I'm trying to piece together how to get to derive the Fourier transform from the Fourier series, reading my lecturer's notes.
Now, if $f(x)$ happens to not be periodic, we can still give a complete description of $f(x)$ in terms of sines and cosines, but we'd need to sum over a continuum of $k$-values, instead of just integer multiples of a fundamental harmonic. We can think of a non-periodic function as the limiting case of a periodic one, where the wavelength $\lambda$ tends to infinity, meaning the $k_{n}$'s become more and more closely spaced together until they form a continuum.
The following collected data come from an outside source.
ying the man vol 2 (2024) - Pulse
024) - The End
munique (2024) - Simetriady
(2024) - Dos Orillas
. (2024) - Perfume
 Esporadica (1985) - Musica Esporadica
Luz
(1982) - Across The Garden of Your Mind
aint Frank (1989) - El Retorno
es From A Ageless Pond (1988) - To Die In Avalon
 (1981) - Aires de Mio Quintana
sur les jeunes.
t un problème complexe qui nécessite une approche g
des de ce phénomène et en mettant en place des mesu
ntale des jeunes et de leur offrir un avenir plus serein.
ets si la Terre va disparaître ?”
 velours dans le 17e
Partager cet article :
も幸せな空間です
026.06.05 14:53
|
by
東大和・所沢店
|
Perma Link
In the limit $k \to \infty$, the wavenumber $k$ becomes a continuous variable and the summation goes over to an integral: $$f(x) = \sum_{n=-\infty}^{+\infty}C_n \ e^{ik_n x} \to \int_{-\infty}^{+\infty}C(k)\ e^{ikx}\ dk$$
In my mind, it makes sense that a periodic function ceases to be periodic if its wavelength is infinite, I thinik that's obvious. However, that does not make it obvious to me that the wavenumber is continuous. As the wavelength gets larger and larger, the wavenumber gets smaller and smaller, however it is always some value. If I took a graph of a sine wave from $-\pi$ to $\pi$ and blew it up so its wavelength got more and more massive, its wavenumber would always have some single value. Is this because we're taking it in the case of an infinite wavelength? I could see how this could maybe make $k$ continuous, but I couldn't justify it well for myself.
Secondly, why are we using the case of a non-periodic function to make the transition from infinite summation to integral for the Fourier transform derivation? What if we're making the derivation for a periodic function? Could we still make this step?